There is another issue that, for now at least, is tugging ethnically Asian and Russian-speaking voters toward the Republican camp: education. Both care deeply about maintaining the specialized public high schools, which have a single standardized admissions test for entry known as the SHSAT, and the city’s Gifted & Talented program. These programs have been criticized for driving racial polarization and relying far too much on standardized tests over more holistic metrics, but immigrant parents view them as a lifeline to college and the middle class.

When he was mayor, Bill de Blasio attempted to scrap the standardized test for high schools and reorganize how elementary and middle schools admit students in response to complaints that the system discriminated against Black and Latino families. The push met with furious backlash, especially from  Asian parents. De Blasio retreated from the effort, which Eric Adams initially supported as Brooklyn borough president, and the status quo remains. But politically, the damage was done. Asian American voters in New York have continued to move right, backing Republicans who are unapologetic defenders of SHSAT schools.

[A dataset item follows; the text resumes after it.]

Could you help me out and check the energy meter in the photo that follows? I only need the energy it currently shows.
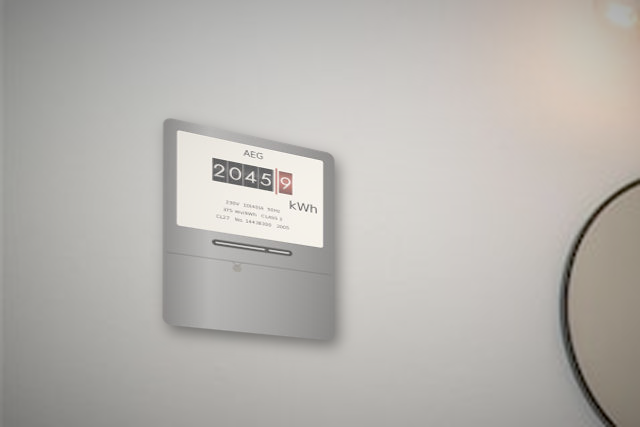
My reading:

If the trends hold, Democrats can still win mayoral elections with relative ease and control the City Council. But six Republicans get a bigger say than two or three, and more pickup opportunities could exist in areas of Brooklyn and Queens where conservative registered Democrats hold on. In the governor’s race, the city was Hochul’s saving grace even with the reddening of Brooklyn and Queens. Democrats, though, have to be careful. Zeldin was the most competitive gubernatorial Republican in 28 years, and he was a staunch defender of Donald Trump. A more mainstream — and ultimately serious — Republican may have finished off Hochul altogether, reaching even deeper into the pockets of the city and shunning Democrats up and down the ticket.